About this exercise - Print, exactly as written, the line containing "middle pip: (142, 100)" and every line after it, ending with the final line of the data below.

Dataset items:
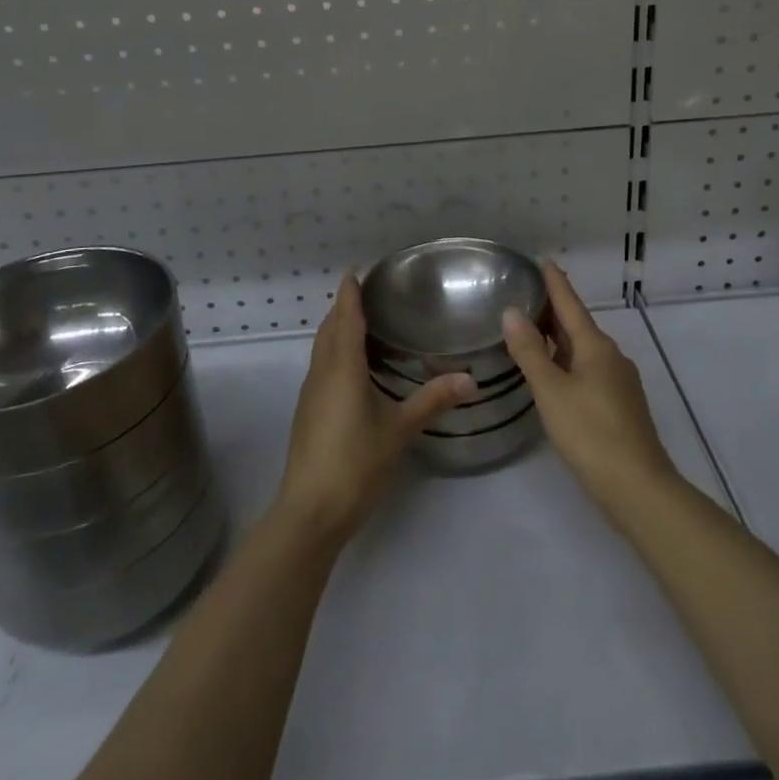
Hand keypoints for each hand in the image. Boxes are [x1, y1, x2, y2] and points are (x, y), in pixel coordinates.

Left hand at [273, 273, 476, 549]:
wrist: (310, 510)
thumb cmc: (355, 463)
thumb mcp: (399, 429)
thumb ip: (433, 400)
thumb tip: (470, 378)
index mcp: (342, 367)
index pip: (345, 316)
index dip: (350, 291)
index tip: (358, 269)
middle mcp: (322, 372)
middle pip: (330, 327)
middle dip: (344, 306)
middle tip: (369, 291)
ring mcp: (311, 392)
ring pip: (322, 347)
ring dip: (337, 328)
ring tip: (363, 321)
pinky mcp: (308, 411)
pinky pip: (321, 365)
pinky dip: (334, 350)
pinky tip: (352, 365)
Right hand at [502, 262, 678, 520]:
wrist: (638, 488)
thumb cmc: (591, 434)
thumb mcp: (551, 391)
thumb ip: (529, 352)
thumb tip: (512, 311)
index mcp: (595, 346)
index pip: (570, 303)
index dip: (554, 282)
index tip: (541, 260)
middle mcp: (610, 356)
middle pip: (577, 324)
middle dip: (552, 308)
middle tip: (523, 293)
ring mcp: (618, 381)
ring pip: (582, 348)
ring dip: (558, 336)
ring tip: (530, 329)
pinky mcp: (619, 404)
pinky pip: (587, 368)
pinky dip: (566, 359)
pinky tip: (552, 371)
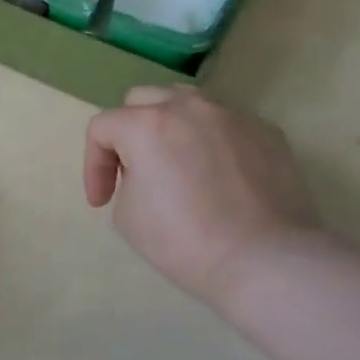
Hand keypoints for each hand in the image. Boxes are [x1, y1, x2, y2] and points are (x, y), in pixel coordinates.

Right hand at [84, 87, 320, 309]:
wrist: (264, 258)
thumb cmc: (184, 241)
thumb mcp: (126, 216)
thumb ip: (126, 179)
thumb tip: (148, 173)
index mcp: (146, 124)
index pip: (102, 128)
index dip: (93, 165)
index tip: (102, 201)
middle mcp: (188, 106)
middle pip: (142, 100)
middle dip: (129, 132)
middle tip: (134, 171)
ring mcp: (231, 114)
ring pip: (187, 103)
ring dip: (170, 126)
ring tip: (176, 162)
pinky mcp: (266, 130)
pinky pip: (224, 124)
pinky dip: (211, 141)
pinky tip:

Finished exercise -
middle pip: (142, 100)
middle dip: (129, 132)
middle tip: (134, 171)
ring mcp: (231, 114)
ring pip: (187, 103)
ring dip: (170, 126)
ring tip: (176, 162)
pinky mcp: (266, 130)
pinky pip: (224, 124)
pinky dip: (211, 141)
pinky tip:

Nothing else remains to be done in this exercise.